Élise, puis Jean-Roger, puis Marjorie font de brillantes prestations. Marjorie, en particulier, est déchainée et, dans un anglais excellent, fait passer une passion dévorante que tout le monde prend de plein fouet, avec bonheur. En plus, c'est vrai (sinon, ça fonctionnerait pas, d'ailleurs) et c'est intéressant. C'est à moi. Au fond de moi, je le pressentais : la batterie est vide. Plus de "prompteur"... Tant pis, faut y aller...

Bon, c'était mon jour, les amis, ce genre de jour où, soudainement, une sorte de grâce divine vous envahit, vous permet de trouver au fond de vous des ressources insoupçonnées, des capacités que vous ne soupçonniez même pas.

Mon anglais sort sans peine, sans doute plein de fautes, mais le sens est là, la passion aussi, et ce que je dis est loin d'être idiot, je l'avoue.

Je parle bien sûr du domaine, de sa philosophie, mais aussi du terroir-gestalt et de la notion de phénotype, qui permet de comprendre, je pense, bien des choses, notions dont ce blog a eu la primeur. La grâce s'étend aux vins... "de battre mon cœur 2009" fait battre justement le cœur de bien des dégustateurs avec une pureté de fruit et une qualité de texture que je lui avais jamais connue jusqu'à présent. Le Vieilles Vignes 2006 n'est pas le plus concentré du show mais le terroir est là et se pavane; le Clos des Fées 2006 est différent de tous les autres vins goutés ici, dans la concentration et l'élevage, et c'est bien comme ça.

Je suis trop long, on me coupe gentiment, mais j'ai totalement perdu la notion du temps. Pas le temps pour les questions (pas de regrets, je l'avoue, en ce qui me concerne ;-).

Petit détour rapide sur les vins doux naturels avec un Terre de Fagayra sublime de maturité, de fruit et de texture, voilà c'est fini, sous vos applaudissements, s'il vous plait. Les félicitations sincères pleuvent et plus d'une vingtaine de personnes viennent nous féliciter. "Content pour mon territoire", voilà à quoi je pense en l'instant.

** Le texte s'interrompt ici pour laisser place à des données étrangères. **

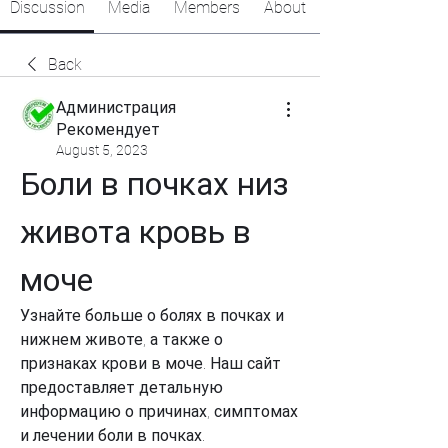
Discussion
Media
Members
About
Back
Администрация
Рекомендует
August 5, 2023
Боли в почках низ 
живота кровь в 
моче
Узнайте больше о болях в почках и 
нижнем животе, а также о 
признаках крови в моче. Наш сайт 
предоставляет детальную 
информацию о причинах, симптомах 
и лечении боли в почках.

Après midi très busy, avec beaucoup, beaucoup de monde, du coup, au stand et des compliments sincères encore qui font chaud au cœur, y compris de vignerons, et pas des moindres... Je crois qu'on a marqué des points.

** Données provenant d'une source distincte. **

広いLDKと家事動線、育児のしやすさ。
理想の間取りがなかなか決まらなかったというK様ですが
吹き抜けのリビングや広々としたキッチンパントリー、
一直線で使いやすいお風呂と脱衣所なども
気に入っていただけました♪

Le soir, barbecue et country, l'ambiance est plus détendue mais les sourires qu'on me lancent confirment la chose : pour tous les spectateurs, le Roussillon existe (un peu...) désormais, aussi grâce à une série de photos qui a mis tout le monde dans l'ambiance.

Le rêve peut continuer, tard dans la nuit avec un excellent barbecue et un groupe country rock qui met une super ambiance. Puis la finale à Villa Creek, c'est la coutume, pour un concours de margarita...

Mais bon, pour en savoir plus, il faudra y aller ;-).